FDA restricts rosiglitazone use
European Medicines Agency suspends marketing authorization.
The FDA has announced that it will restrict use of the diabetes drug rosiglitazone to patients with type 2 diabetes who cannot control their diabetes with other medications, according to a press release.
In a separate announcement, the European Medicines Agency (EMA) has recommended suspending the marketing authorization of all rosiglitazone-containing antidiabetes medicines, including Avandia, Avandamet and Avaglim. Plans to phase out the drug’s availability in Europe within the next few months are in place.
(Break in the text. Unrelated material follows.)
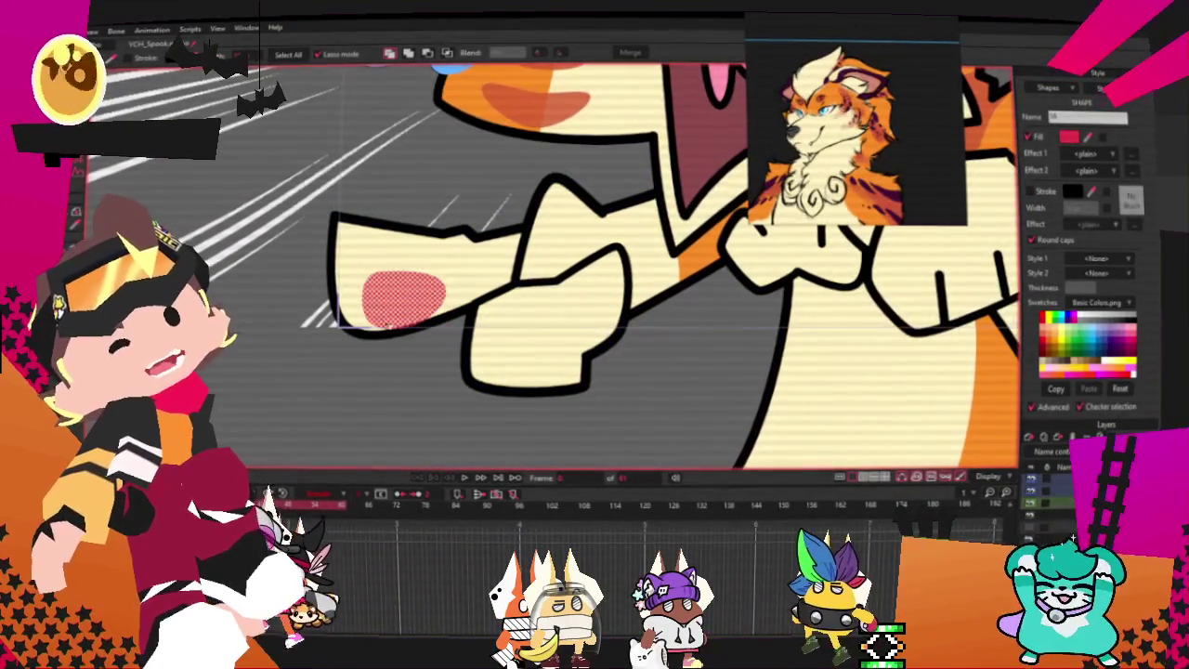
scroll(617, 174, "down", 3)
scroll(617, 174, "up", 3)
scroll(616, 174, "up", 2)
“Both the FDA and the EMA have evaluated the same evidence and reached similar conclusions. Our different approaches in part reflect differences in the tools we have available to manage [the] risk and benefits of [the] medication,” Margaret A. Hamburg, MD, FDA commissioner, said during a conference call.
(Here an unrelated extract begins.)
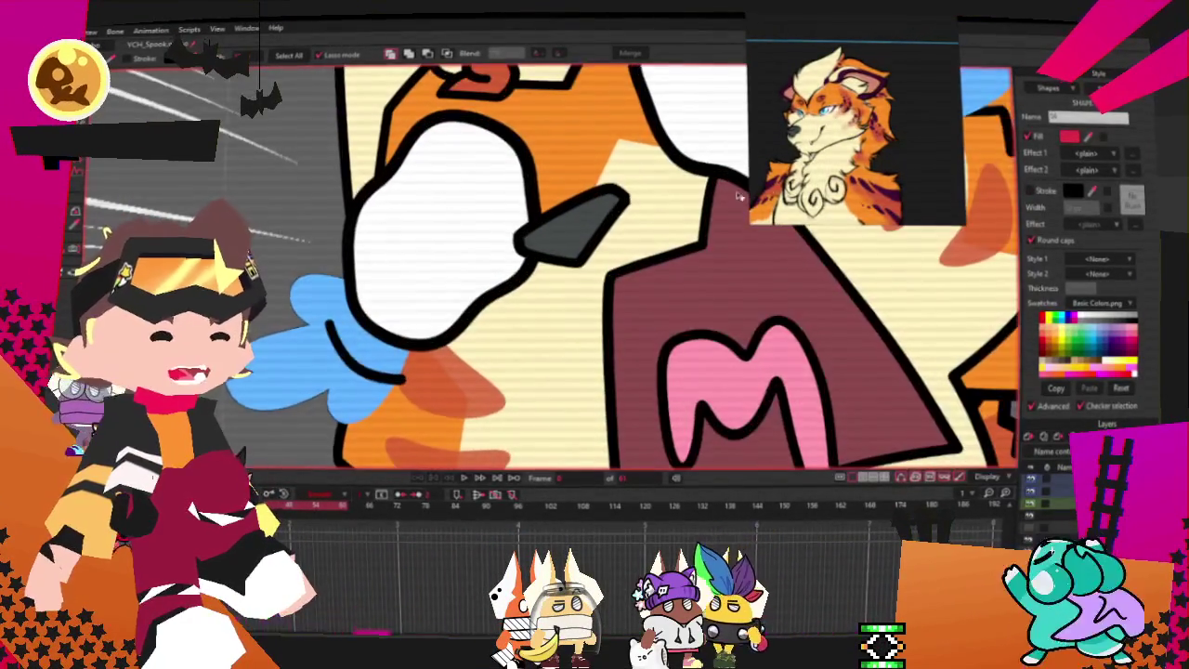
scroll(528, 267, "up", 1)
Rosiglitazone (Avandia, GlaxoSmithKline) will still be available in the United States, but the FDA will require GlaxoSmithKline to develop a restricted access program for the drug under a Risk Evaluation and Mitigation Strategy. Under the strategy, current rosiglitazone users who are benefiting from the drug will be able to continue taking it. Only patients who could not achieve glucose control with other medications and are unable to take pioglitazone (Actos, Takeda) will be able to take rosiglitazone. As previously reported by Cardiology Today, the FDA announced it would be evaluating preliminary results from a long-term, observational study suggesting patients who were taking pioglitazone may be at increased risk for bladder cancer. As of press time, no association had been confirmed.
“However, because of concerns of cardiovascular ischemia, physicians and health care professionals may want to consider switching patients to a different medication,” Joshua Sharfstein, MD, FDA principal deputy commissioner, said during the call.
In all cases, physicians must attest to and document their patients’ eligibility for taking the drug, and patients must review statements regarding the CV safety of rosiglitazone and acknowledge they understand the risks.
Both agencies’ decisions come in light of reviews that linked the medicines with an elevated risk for adverse CV events. Previous clinical trials, observational studies and meta-analyses of existing research from the past 3 years denoted a potential association between the medications and increased risk for ischemic heart disease, HF and fluid retention. Consequently, restrictions for the medications’ use in people with HF or a history of HF were implemented after market approval.
The FDA also ordered GlaxoSmithKline to convene an independent group of scientists to review key aspects of the Rosiglitazone Evaluated for Cardiac Outcomes and Regulation of Glycemia in Diabetes (RECORD) trial, which compared the CV safety of rosiglitazone to other diabetes drugs. An earlier review noted a potential bias in the identification of CV events. In July, the U.S. Senate Committee on Finance accused GlaxoSmithKline of withholding scientific data pertaining to the drug.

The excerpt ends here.